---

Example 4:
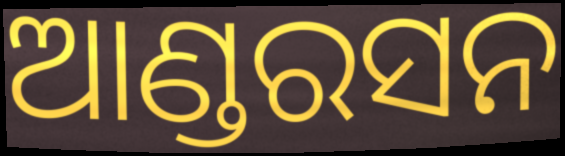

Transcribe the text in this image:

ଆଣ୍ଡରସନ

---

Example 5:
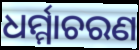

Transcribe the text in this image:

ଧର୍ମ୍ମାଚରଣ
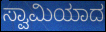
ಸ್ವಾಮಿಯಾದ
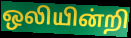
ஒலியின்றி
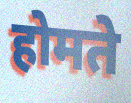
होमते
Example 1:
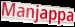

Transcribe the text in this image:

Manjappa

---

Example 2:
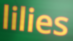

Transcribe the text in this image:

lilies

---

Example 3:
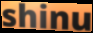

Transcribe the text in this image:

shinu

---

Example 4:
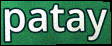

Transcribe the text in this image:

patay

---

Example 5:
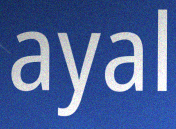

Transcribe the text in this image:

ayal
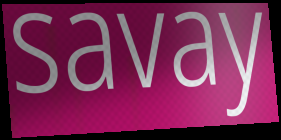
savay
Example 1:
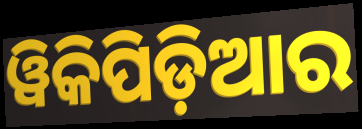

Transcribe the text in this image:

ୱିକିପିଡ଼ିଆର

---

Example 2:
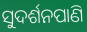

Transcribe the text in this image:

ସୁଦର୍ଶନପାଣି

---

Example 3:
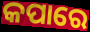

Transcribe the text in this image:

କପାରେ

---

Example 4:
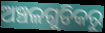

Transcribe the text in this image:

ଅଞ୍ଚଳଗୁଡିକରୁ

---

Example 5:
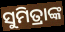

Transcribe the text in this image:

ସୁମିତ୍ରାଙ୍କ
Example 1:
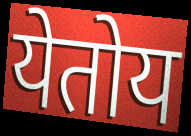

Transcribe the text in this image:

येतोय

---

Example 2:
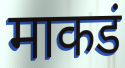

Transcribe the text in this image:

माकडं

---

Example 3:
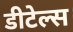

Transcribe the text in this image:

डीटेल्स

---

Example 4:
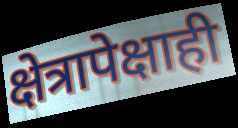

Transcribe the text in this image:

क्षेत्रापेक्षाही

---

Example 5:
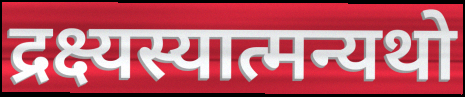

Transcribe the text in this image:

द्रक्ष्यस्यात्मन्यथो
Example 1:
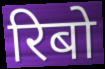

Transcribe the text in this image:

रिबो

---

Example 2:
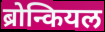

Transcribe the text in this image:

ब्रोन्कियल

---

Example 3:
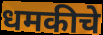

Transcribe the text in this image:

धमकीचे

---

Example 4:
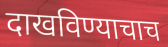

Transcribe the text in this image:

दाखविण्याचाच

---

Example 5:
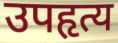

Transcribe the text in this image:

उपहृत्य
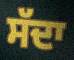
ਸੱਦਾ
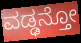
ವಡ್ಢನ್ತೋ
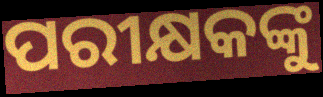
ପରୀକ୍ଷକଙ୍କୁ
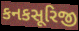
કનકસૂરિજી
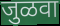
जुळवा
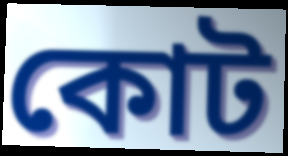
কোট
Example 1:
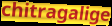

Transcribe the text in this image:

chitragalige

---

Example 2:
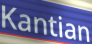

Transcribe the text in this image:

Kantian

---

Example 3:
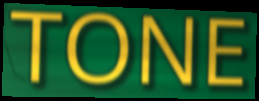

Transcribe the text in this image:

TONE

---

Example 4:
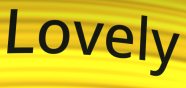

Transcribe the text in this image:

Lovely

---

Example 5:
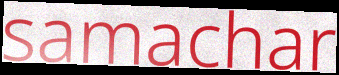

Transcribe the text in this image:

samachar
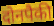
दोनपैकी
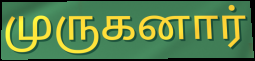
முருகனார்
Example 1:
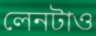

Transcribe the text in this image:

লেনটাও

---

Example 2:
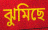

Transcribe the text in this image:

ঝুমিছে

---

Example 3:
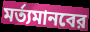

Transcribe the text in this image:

◇ ◇ ◇ ◇ ◇ ◇ ◇

• **Brief**
Can you write out every line of the records above word for word, leaving out the pictures?

• **Completed exercise**
---

Example 4:

Transcribe the text in this image:

ଆଣ୍ଡରସନ

---

Example 5:

Transcribe the text in this image:

ଧର୍ମ୍ମାଚରଣ
ಸ್ವಾಮಿಯಾದ
ஒலியின்றி
होमते
Example 1:

Transcribe the text in this image:

Manjappa

---

Example 2:

Transcribe the text in this image:

lilies

---

Example 3:

Transcribe the text in this image:

shinu

---

Example 4:

Transcribe the text in this image:

patay

---

Example 5:

Transcribe the text in this image:

ayal
savay
Example 1:

Transcribe the text in this image:

ୱିକିପିଡ଼ିଆର

---

Example 2:

Transcribe the text in this image:

ସୁଦର୍ଶନପାଣି

---

Example 3:

Transcribe the text in this image:

କପାରେ

---

Example 4:

Transcribe the text in this image:

ଅଞ୍ଚଳଗୁଡିକରୁ

---

Example 5:

Transcribe the text in this image:

ସୁମିତ୍ରାଙ୍କ
Example 1:

Transcribe the text in this image:

येतोय

---

Example 2:

Transcribe the text in this image:

माकडं

---

Example 3:

Transcribe the text in this image:

डीटेल्स

---

Example 4:

Transcribe the text in this image:

क्षेत्रापेक्षाही

---

Example 5:

Transcribe the text in this image:

द्रक्ष्यस्यात्मन्यथो
Example 1:

Transcribe the text in this image:

रिबो

---

Example 2:

Transcribe the text in this image:

ब्रोन्कियल

---

Example 3:

Transcribe the text in this image:

धमकीचे

---

Example 4:

Transcribe the text in this image:

दाखविण्याचाच

---

Example 5:

Transcribe the text in this image:

उपहृत्य
ਸੱਦਾ
ವಡ್ಢನ್ತೋ
ପରୀକ୍ଷକଙ୍କୁ
કનકસૂરિજી
जुळवा
কোট
Example 1:

Transcribe the text in this image:

chitragalige

---

Example 2:

Transcribe the text in this image:

Kantian

---

Example 3:

Transcribe the text in this image:

TONE

---

Example 4:

Transcribe the text in this image:

Lovely

---

Example 5:

Transcribe the text in this image:

samachar
दोनपैकी
முருகனார்
Example 1:

Transcribe the text in this image:

লেনটাও

---

Example 2:

Transcribe the text in this image:

ঝুমিছে

---

Example 3:

Transcribe the text in this image:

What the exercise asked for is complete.